You can consider the interface between the air that does not enter and that which does enter the duct as being an 'imaginary' extended surface, or part of your control volume. Air crosses the control volume at a surface perpendicular to the velocity of the incoming air, with that surface somewhat parallel to the duct inlet area.

It should be the same principal for a venturi.
Upstream has velocity P1, V1 and since theoretically there are no losses, the downstream alos has P1, V1.
The venturi throat has P2, V2 where P2<P1 and where V2 > V1.
The throat of the venturi area has a velocity greater than freestream.

Consider two funnels being placed to resemble a venturi, and one gets the idea.

Alright, this was the kind of reasoning I was trying to caution the reader about the whole time .

First, what I didn't understand were diverging ducts, you are talking about a contracting duct / funnel. (I thought about it a bit better now, and they start to make sense to me now)

What you've proven in your argument is that V2 > V1, that I totally agree with. But what you have not proven is that V2 > V_freestream... My point is that V1 is much lower than freestream, the flow is blocked.
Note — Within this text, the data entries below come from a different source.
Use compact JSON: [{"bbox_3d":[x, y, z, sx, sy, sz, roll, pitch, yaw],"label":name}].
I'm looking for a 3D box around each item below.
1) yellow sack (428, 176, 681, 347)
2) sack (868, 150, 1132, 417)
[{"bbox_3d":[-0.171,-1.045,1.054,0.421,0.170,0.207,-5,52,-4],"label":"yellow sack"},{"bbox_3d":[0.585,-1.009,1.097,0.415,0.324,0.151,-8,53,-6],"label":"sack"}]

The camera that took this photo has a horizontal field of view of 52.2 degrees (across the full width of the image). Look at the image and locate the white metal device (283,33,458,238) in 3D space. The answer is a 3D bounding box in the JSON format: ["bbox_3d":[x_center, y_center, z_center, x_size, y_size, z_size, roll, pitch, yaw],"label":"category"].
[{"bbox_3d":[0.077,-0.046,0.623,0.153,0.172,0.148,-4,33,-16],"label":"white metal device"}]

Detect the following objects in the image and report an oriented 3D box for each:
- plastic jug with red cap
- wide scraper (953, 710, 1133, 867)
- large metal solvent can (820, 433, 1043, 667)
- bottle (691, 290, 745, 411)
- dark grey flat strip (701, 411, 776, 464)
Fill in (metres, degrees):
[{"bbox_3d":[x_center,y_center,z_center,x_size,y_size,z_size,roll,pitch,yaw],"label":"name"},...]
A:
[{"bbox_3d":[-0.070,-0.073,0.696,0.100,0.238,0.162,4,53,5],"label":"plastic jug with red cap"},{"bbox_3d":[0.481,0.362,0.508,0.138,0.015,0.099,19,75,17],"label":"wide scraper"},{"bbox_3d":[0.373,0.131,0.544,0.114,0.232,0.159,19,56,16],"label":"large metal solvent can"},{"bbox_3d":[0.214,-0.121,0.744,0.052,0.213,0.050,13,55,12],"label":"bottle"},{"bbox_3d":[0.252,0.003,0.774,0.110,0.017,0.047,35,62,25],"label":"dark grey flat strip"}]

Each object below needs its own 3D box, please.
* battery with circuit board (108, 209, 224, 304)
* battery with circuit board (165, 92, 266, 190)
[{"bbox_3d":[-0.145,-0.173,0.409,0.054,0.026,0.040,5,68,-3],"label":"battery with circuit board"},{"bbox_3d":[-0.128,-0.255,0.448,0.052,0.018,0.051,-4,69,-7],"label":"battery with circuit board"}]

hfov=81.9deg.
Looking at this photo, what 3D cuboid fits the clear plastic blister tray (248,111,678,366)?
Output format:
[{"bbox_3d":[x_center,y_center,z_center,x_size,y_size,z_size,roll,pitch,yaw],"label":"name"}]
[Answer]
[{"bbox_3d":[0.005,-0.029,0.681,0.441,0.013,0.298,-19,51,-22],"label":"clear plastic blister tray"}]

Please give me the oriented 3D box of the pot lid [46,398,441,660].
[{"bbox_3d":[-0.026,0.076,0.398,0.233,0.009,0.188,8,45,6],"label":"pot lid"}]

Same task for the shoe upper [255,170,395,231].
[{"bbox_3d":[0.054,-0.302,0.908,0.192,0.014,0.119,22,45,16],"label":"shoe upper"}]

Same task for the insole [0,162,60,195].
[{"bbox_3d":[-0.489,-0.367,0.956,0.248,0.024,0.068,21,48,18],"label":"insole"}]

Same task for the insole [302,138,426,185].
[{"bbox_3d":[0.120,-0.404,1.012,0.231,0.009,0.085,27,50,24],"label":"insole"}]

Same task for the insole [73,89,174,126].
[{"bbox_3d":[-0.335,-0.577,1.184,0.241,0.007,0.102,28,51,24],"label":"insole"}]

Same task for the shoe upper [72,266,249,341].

It is so much lower than freestream that even V2, being bigger than V1, is still lower than, or at best equal to freestream.

Gold Member
Alright, this was the kind of reasoning I was trying to caution the reader about the whole time .

First, what I didn't understand were diverging ducts, you are talking about a contracting duct / funnel. (I thought about it a bit better now, and they start to make sense to me now)

What you've proven in your argument is that V2 > V1, that I totally agree with. But what you have not proven is that V2 > V_freestream... My point is that V1 is much lower than freestream, the flow is blocked. It is so much lower than freestream that even V2, being bigger than V1, is still lower than, or at best equal to freestream.